AMY GOODMAN: And yet the right embraced him.
KEVIN PHILLIPS: The right embraced him, because that was at point in time -- and here I go back more to my Republican antecedents -- where, in my opinion, during the 1960s and 1970s, the left had pushed much too hard against religion in an attempt to create a more secular society. And this just grossly mis-underestimated the role that religion plays in the United States, and it created this huge backlash. So the balance was beginning to be restored in the 1980s, and now the pendulum has swung, so the abuse is on the part of the religious right, the people who were complaining about being abused 30 or 40 years ago.
AMY GOODMAN: So, explain where George Bush fits into this picture, George W. Bush, his own religion, how he embraces the right -- the religious right.
KEVIN PHILLIPS: Let me pretend that we’re talking about painting in French impressionism, and I’m going to give you four or five impressionist scenes. We can’t do this very academically. Back in 1999 and 2000, as George W. was preparing to run, it’s been reported or acknowledged that he told three or four different groups of preachers, conservative organizations, that he felt that God had called him to run for president. Well, he gets in the White House, and he's not doing terribly well, but 9/11 comes along, and this is a massive revitalization of his politics in the sense of a chance to create a conflict between good and evil and, in essence, rally his flock. And at that point in time, Dana Milbank of the Washington Post reported he did a survey of religious right leaders, and they agreed that God had chosen Bush for this moment. And he concluded the piece for the Post by saying this was the first time in history that the leader of the religious right nationally was the President of the United States. And I believe that’s how they felt.
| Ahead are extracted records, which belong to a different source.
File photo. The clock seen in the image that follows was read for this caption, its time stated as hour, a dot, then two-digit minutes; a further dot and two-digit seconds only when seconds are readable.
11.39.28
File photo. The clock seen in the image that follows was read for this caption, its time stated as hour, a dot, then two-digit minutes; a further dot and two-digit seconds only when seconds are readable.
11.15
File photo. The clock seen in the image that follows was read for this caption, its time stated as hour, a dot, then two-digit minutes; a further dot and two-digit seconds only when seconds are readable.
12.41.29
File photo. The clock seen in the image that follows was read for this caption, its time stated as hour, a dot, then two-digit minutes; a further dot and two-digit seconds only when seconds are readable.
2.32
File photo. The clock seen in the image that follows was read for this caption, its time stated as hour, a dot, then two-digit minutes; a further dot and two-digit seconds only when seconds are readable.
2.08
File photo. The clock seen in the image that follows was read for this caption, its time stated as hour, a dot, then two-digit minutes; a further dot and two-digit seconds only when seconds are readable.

And then we go -- more impressionist paintings on the wall here -- we go to reports from the Middle East. This came in several Israeli newspapers and others, that Bush at one point commented, although the White House denies it, that he said God told him to invade Afghanistan, God told him to invade Iraq. And then we get 2004, and when he was campaigning in several places, again he played the religious card. And the Lancaster New Era in Pennsylvania, the Old Order Amish country, reported that Bush talked to a group of Amish, the Plain People, and he said that he trusted that God spoke through him, and if that weren't true he wouldn't be able to do his job. Now, they reported this conversation, but their reporter had not been there, so he couldn’t substantiate it.
But this thread -- and I come back to my impressionism -- from a whole lot of people, many of them Republicans and people acquainted with the Republican Party -- this has been in there -- it's this sense that he is the prophet and he's telling us what God wants. And this, to me, is an enormously important backdrop to this mess in what is, after all, the Bible lands for Christians, the Middle East.